* **Work required**:
Copy out, without any change, the lines from the one with "Netherlands (Single Top" up to and including the one with "77 / 2 | Pos: RW -> D".

* **Source data**:
----
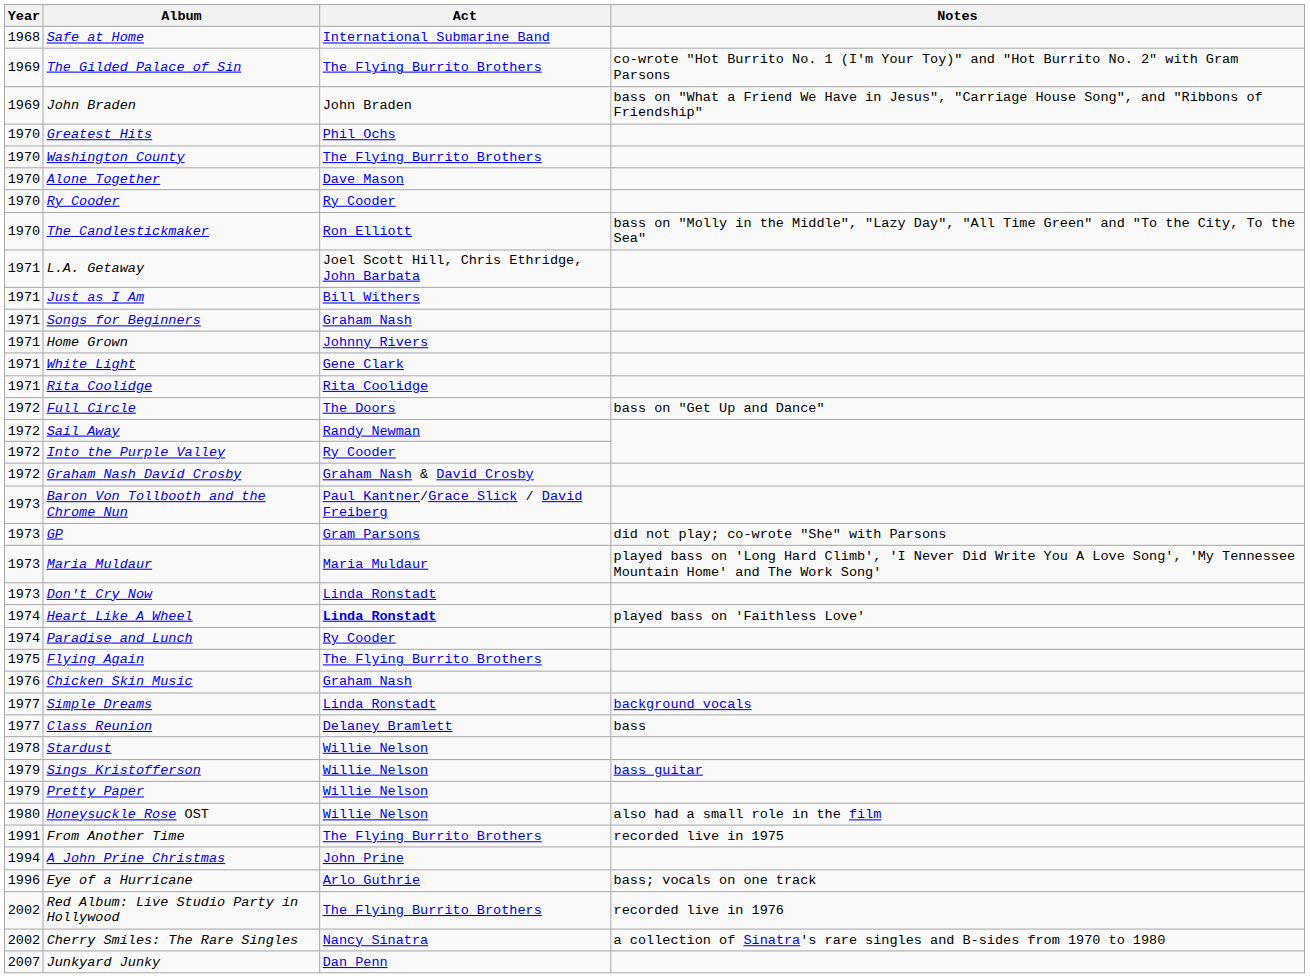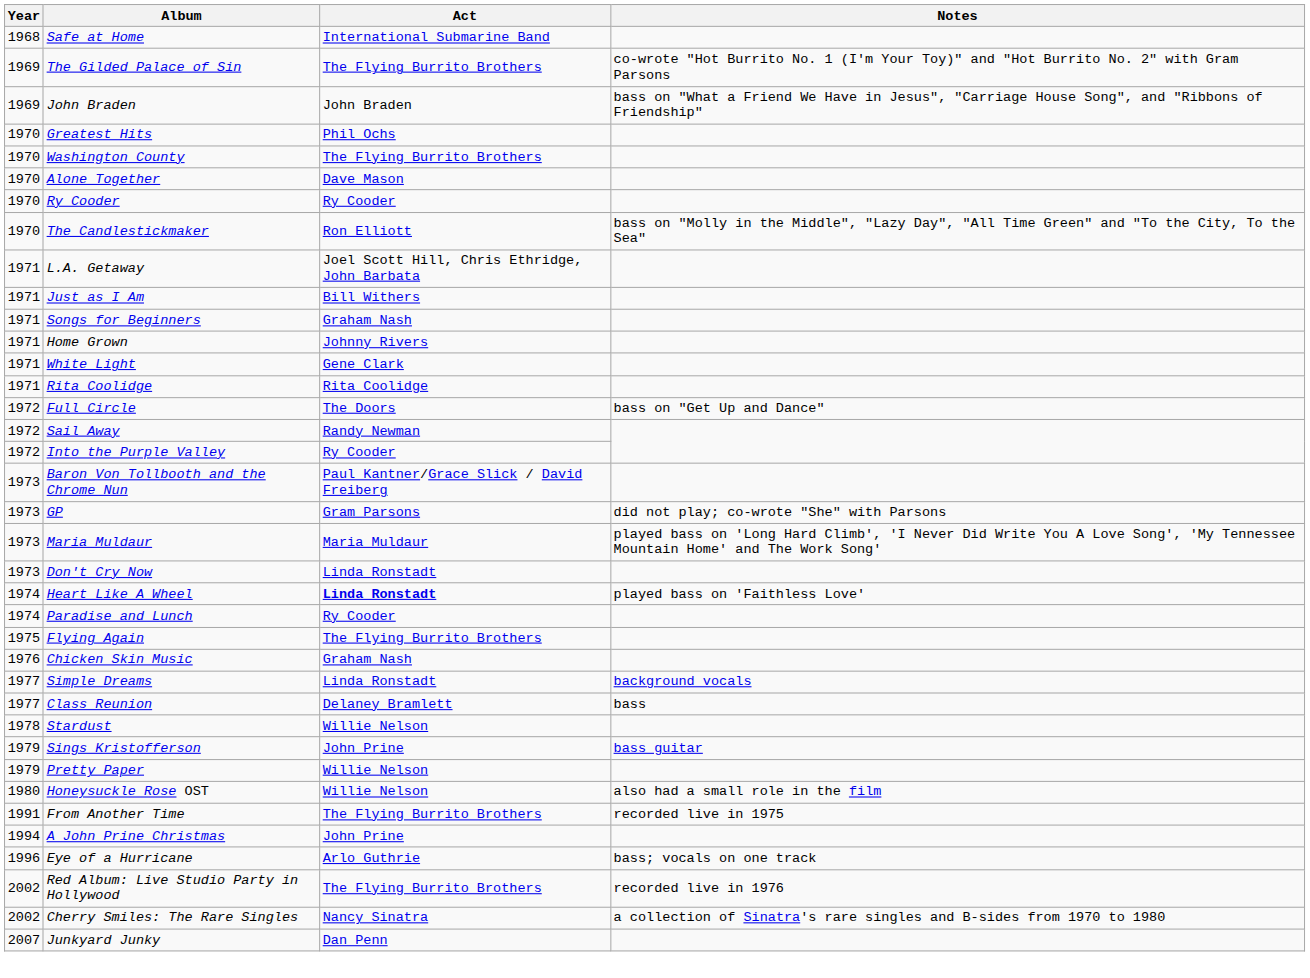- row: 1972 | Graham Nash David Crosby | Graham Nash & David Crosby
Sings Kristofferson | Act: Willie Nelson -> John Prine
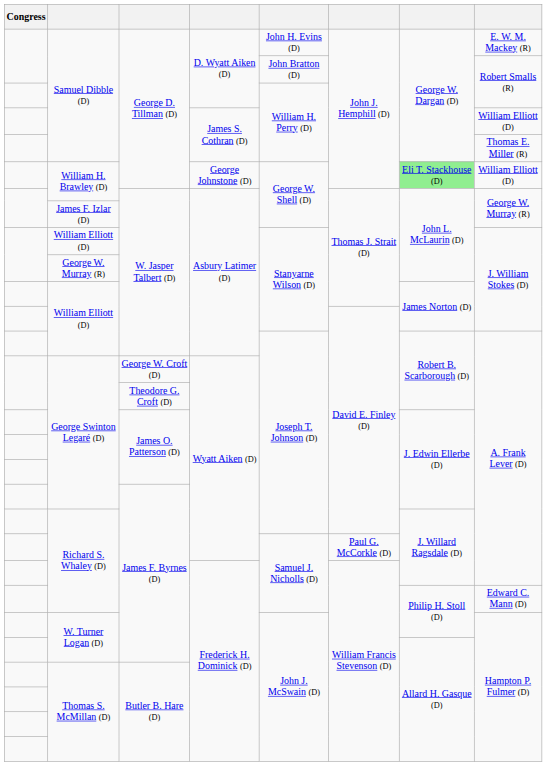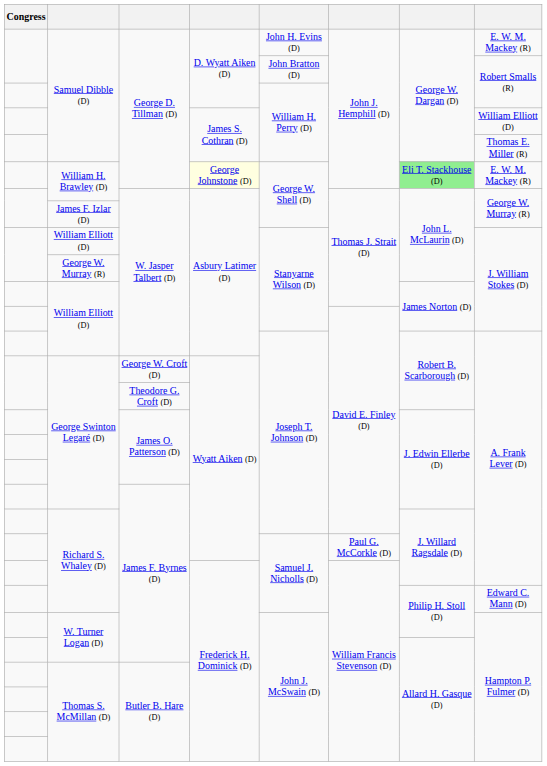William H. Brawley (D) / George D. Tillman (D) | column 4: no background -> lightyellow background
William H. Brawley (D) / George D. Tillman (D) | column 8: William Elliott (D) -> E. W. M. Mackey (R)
----
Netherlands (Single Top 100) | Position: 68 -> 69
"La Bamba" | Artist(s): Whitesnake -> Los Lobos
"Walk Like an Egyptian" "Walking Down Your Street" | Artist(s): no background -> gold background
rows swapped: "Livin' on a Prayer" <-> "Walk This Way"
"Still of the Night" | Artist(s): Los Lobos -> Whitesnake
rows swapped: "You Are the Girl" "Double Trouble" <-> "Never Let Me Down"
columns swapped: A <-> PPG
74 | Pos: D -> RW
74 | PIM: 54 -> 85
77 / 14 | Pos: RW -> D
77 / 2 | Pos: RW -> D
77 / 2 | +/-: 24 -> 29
----
* **Expected answer**:
Netherlands (Single Top 100) | Position: 68 -> 69
"La Bamba" | Artist(s): Whitesnake -> Los Lobos
"Walk Like an Egyptian" "Walking Down Your Street" | Artist(s): no background -> gold background
rows swapped: "Livin' on a Prayer" <-> "Walk This Way"
"Still of the Night" | Artist(s): Los Lobos -> Whitesnake
rows swapped: "You Are the Girl" "Double Trouble" <-> "Never Let Me Down"
columns swapped: A <-> PPG
74 | Pos: D -> RW
74 | PIM: 54 -> 85
77 / 14 | Pos: RW -> D
77 / 2 | Pos: RW -> D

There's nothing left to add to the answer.